TRY IT: Copy the material below with "segments" swapped for "slices" and every other word left as it is. Leave out the pictures.

SUPPLIED DATA:
*** Begin section ***

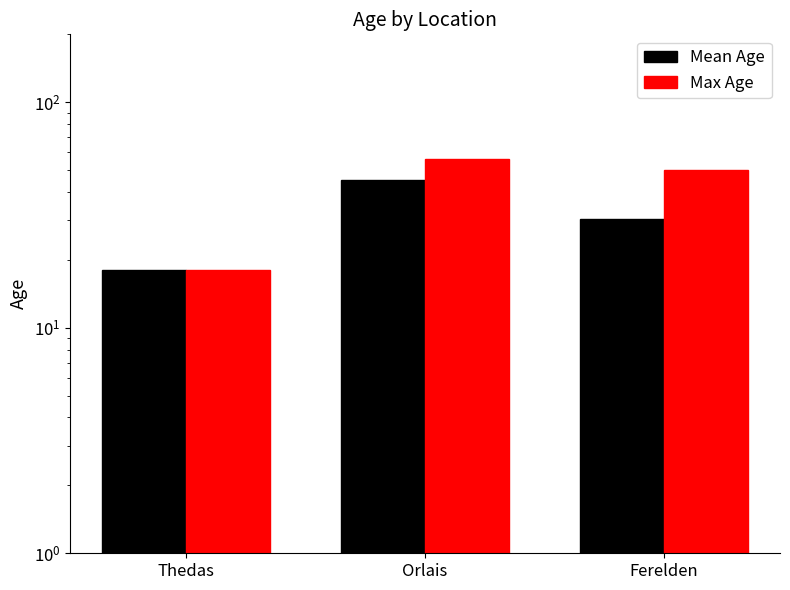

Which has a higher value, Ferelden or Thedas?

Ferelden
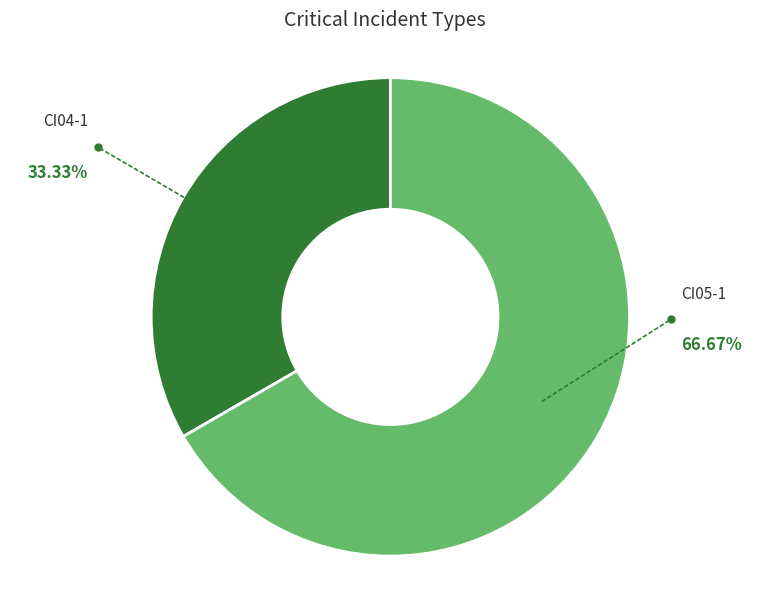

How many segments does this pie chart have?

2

*** End section ***

RESPONSE BOX:
Which has a higher value, Ferelden or Thedas?

Ferelden

How many slices does this pie chart have?

2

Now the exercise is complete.